◆ PAGE EXCERPT

[Start of section]

​CategoriesPaleobiology, Evolutionary biology​

Prof. Douglas ErwinDouglas Erwin is the Curator of Paleozoic Invertebrates at the Smithsonian Institution of the National Museum of Natural History, Washington, DC, and external professor at the Santa Fe Institute, NM. He received his Ph.D. in Geology from the University of California, Santa Barbara, in 1985.

Most of his current research focuses on major evolutionary transitions and evolutionary innovation, where he attempts to understand both the role of developmental invention in generating novel morphologies and how new niches are constructed to facilitate the persistence of these new inventions. Much of his work has focused on the events of the early radiation of animals about 540 million years ago (the Cambrian radiation). From 1990 to 2005 he examined causes and consequences of the great end-Permian Mass Extinction that occurred 252 million years ago and then conducted research on the generation of evolutionary innovations that followed these and other mass extinctions.

[End of section]

◆ ACTIVITY A
Copy the profile of Douglas Erwin from "Prof. Douglas ErwinDouglas" through "Barbara, in 1985.", swapping "Ph.D." for "doctorate".
◆ ACTIVITY B
Does the profile of Douglas Erwin support each statement below? Answer yes or no for each, quoting the words that decide it.
(i) Erwin earned his Ph.D. from the University of California, Santa Barbara, in 1985.
(ii) The end-Permian Mass Extinction took place about 540 million years ago.
(iii) Erwin studied the end-Permian Mass Extinction from 1990 to 2005.

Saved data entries
[Start of section]

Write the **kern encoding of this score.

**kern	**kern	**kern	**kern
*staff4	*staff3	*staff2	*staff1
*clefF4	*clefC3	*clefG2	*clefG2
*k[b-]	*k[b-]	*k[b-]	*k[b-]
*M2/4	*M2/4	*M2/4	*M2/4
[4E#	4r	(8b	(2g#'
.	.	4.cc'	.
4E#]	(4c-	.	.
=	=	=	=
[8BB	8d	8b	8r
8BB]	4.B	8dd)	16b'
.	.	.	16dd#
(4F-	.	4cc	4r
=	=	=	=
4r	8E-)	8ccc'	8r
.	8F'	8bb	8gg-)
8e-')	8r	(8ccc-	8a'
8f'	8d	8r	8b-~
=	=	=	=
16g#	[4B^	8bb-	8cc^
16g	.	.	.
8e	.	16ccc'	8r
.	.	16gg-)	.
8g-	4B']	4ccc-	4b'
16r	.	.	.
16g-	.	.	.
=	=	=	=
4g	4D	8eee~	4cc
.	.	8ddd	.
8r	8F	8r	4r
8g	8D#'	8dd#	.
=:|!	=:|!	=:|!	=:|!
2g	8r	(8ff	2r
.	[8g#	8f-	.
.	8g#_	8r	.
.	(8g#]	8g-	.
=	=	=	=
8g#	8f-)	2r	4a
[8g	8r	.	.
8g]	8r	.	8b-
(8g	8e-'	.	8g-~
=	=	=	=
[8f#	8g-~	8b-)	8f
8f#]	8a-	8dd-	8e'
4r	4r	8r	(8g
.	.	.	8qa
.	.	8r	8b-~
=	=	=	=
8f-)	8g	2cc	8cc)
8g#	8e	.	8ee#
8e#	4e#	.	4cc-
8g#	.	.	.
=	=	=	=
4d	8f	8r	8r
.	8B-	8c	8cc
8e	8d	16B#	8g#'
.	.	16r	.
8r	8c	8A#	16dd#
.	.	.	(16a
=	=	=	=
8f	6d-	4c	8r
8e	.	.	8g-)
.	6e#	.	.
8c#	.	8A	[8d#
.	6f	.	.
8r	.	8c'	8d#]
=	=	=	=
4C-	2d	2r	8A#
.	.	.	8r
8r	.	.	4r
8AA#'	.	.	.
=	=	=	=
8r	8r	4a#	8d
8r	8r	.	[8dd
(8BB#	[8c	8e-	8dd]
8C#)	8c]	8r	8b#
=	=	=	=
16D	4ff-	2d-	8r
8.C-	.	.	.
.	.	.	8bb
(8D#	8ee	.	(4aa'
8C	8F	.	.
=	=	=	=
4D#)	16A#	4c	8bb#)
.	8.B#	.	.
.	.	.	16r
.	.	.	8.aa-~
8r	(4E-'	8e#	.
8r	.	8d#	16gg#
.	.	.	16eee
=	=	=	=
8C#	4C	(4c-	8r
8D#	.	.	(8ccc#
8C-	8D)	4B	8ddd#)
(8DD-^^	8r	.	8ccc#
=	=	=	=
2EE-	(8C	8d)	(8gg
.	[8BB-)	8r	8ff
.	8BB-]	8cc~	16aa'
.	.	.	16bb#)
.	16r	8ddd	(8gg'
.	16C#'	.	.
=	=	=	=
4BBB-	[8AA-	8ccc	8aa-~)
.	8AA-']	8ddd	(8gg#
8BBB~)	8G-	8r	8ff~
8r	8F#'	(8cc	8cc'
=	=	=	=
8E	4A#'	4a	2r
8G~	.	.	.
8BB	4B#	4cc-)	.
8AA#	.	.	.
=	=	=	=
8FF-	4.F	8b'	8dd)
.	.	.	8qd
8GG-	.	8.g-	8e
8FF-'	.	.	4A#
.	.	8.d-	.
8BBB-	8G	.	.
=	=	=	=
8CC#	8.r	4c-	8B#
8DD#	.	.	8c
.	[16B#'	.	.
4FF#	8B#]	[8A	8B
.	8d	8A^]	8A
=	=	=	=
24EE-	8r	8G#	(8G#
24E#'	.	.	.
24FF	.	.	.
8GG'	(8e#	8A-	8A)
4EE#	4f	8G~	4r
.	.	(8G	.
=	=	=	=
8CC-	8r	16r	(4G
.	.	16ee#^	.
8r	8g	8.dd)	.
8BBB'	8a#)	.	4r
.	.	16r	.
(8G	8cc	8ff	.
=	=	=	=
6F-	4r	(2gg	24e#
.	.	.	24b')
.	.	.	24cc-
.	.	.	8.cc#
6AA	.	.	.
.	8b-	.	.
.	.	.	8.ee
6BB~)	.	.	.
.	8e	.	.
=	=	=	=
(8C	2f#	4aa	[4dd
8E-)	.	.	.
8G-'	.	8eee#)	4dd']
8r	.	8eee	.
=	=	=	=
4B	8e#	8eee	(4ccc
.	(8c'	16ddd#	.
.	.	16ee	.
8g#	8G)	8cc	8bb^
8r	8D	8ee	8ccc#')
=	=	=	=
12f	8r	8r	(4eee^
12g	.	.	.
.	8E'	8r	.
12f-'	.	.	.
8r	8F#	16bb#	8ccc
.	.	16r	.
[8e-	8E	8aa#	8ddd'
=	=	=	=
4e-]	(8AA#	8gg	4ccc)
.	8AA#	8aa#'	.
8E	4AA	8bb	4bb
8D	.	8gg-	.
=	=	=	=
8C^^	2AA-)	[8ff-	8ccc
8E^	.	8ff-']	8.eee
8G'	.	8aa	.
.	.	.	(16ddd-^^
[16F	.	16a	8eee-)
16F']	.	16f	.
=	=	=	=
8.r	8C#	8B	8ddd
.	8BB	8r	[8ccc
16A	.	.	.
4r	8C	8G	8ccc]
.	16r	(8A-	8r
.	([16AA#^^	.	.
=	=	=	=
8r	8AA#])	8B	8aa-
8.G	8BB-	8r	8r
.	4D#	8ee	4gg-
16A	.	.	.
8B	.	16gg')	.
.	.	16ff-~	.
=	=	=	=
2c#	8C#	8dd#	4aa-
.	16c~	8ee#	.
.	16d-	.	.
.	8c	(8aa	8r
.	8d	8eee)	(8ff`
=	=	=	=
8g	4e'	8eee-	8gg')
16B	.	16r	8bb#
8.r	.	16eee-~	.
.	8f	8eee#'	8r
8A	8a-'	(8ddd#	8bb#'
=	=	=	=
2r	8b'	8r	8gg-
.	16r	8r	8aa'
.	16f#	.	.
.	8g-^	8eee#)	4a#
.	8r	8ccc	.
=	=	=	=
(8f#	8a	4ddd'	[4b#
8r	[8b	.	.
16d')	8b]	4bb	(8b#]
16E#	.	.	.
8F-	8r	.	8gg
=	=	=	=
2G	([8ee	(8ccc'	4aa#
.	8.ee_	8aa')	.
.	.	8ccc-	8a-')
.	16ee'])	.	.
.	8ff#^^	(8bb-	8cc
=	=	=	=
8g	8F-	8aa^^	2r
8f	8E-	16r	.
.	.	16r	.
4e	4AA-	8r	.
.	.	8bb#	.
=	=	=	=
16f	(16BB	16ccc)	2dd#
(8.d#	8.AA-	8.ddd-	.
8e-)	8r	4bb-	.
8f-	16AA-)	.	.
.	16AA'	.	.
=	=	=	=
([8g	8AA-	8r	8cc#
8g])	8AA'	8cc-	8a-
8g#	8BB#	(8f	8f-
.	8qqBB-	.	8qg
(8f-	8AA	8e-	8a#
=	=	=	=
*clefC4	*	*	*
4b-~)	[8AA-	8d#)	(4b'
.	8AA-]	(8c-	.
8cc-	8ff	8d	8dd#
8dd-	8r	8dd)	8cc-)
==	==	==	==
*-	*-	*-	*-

[End of section]

◆ WRITTEN REPLY A
Prof. Douglas ErwinDouglas Erwin is the Curator of Paleozoic Invertebrates at the Smithsonian Institution of the National Museum of Natural History, Washington, DC, and external professor at the Santa Fe Institute, NM. He received his doctorate in Geology from the University of California, Santa Barbara, in 1985.

◆ WRITTEN REPLY B
(i) Yes: "He received his Ph.D. in Geology from the University of California, Santa Barbara, in 1985."
(ii) No: "the great end-Permian Mass Extinction that occurred 252 million years ago"
(iii) Yes: "From 1990 to 2005 he examined causes and consequences of the great end-Permian Mass Extinction"